The project categorizes 160K food orders from 100 different pizza shops. Multiple iterations of the ‘Bag of Words’ model alongside K-means clustering were used to solve the problem.
# imort libraries
import pandas as pd
# Import custom functions
from functions.data_preprocess import stopwords_n_stemming
from functions.plotting import plotly_pie_chart
from functions.clustering import Clustering_functions
# Instantiate class
clf = Clustering_functions()
[nltk_data] Downloading package stopwords to [nltk_data] C:\Users\etsia\AppData\Roaming\nltk_data... [nltk_data] Package stopwords is already up-to-date!
# Read original dataset
original_dataset = pd.read_csv('orderItems.csv')

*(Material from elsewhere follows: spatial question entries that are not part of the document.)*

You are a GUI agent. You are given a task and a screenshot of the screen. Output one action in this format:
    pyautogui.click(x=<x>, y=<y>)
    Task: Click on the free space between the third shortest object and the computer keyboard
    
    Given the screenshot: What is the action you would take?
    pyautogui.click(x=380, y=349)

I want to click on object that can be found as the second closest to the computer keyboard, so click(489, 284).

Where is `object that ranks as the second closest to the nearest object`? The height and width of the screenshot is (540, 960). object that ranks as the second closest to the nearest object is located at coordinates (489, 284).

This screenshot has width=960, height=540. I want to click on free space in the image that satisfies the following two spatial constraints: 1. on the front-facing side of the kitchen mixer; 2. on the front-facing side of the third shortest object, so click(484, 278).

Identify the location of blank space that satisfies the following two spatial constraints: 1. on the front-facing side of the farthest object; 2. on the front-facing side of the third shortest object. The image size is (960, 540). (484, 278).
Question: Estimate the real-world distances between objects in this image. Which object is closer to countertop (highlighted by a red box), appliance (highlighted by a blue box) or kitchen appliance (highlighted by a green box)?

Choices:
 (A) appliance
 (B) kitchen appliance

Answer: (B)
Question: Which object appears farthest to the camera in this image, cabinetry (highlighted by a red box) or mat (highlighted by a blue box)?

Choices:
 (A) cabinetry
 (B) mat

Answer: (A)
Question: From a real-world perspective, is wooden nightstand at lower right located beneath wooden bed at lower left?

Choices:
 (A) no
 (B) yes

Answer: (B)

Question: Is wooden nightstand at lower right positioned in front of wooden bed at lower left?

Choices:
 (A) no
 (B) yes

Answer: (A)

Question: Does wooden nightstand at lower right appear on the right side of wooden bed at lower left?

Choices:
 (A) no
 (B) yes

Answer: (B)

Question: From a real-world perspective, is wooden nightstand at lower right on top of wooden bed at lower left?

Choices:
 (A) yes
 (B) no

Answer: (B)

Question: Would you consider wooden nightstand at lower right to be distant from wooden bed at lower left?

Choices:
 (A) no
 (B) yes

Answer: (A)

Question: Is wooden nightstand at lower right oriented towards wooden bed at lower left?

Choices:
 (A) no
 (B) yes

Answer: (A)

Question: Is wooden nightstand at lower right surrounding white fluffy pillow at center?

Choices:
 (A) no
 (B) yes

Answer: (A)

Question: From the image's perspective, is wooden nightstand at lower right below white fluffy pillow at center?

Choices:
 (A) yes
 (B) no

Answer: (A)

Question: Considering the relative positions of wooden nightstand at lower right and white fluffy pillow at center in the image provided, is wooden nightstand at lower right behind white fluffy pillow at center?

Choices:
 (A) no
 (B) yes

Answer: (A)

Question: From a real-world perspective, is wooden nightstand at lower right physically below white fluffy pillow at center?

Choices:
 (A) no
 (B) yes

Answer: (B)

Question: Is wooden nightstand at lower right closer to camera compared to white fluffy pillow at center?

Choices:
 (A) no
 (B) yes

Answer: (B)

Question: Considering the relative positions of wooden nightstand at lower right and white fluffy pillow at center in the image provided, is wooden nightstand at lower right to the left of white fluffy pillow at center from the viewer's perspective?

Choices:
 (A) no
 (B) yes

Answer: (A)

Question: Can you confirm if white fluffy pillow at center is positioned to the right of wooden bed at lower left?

# Get product_category and product name
testset = original_dataset.iloc[0:len(original_dataset), [7,11]].values
corpusname = stopwords_n_stemming(testset[:,0])
corpuscat = stopwords_n_stemming(testset[:,1])
# Creating a pd DataFrame with original index, product category, name and price
dataset = original_dataset.iloc[0:len(testset), [9]]
indexx=list(range(0, len(testset)))
dataset.insert(0, "original index", indexx, True)
dataset.insert(1, "product_category_name", corpuscat, True)
dataset.insert(2, "product_name", corpusname, True)
dataset.head(10)
| original index | product_category_name | product_name | product_type_price | |
|---|---|---|---|---|
| 0 | 0 | gourmet pizza | chicken cordon bleu pizza | 16.95 |
| 1 | 1 | starter | tasti garlic bread marinara sauc mozzarella chees | 4.75 |
| 2 | 2 | beverag | soda | 4.45 |
| 3 | 3 | pizza | tradit plain chees pizza | 8.00 |
| 4 | 4 | side order | onion ring | 4.99 |
| 5 | 5 | specialti pizza | roma pizza | 13.99 |
| 6 | 6 | side order | french fri gravi | 3.50 |
| 7 | 7 | greek specialti | lamb beef gyro platter | 11.99 |
| 8 | 8 | pasta dish | chicken il palio pasta | 8.99 |
| 9 | 9 | specialti pizza | tandori chicken pizza | 15.99 |
# define the plotting package
# Jupyter notebook is able to create interactive plotly figures
plotting_package = 'plotly'
# define if figures will be exported locally
export_graph = True
pizza_df = dataset[dataset['product_category_name'].str.contains(r'pizza')].copy()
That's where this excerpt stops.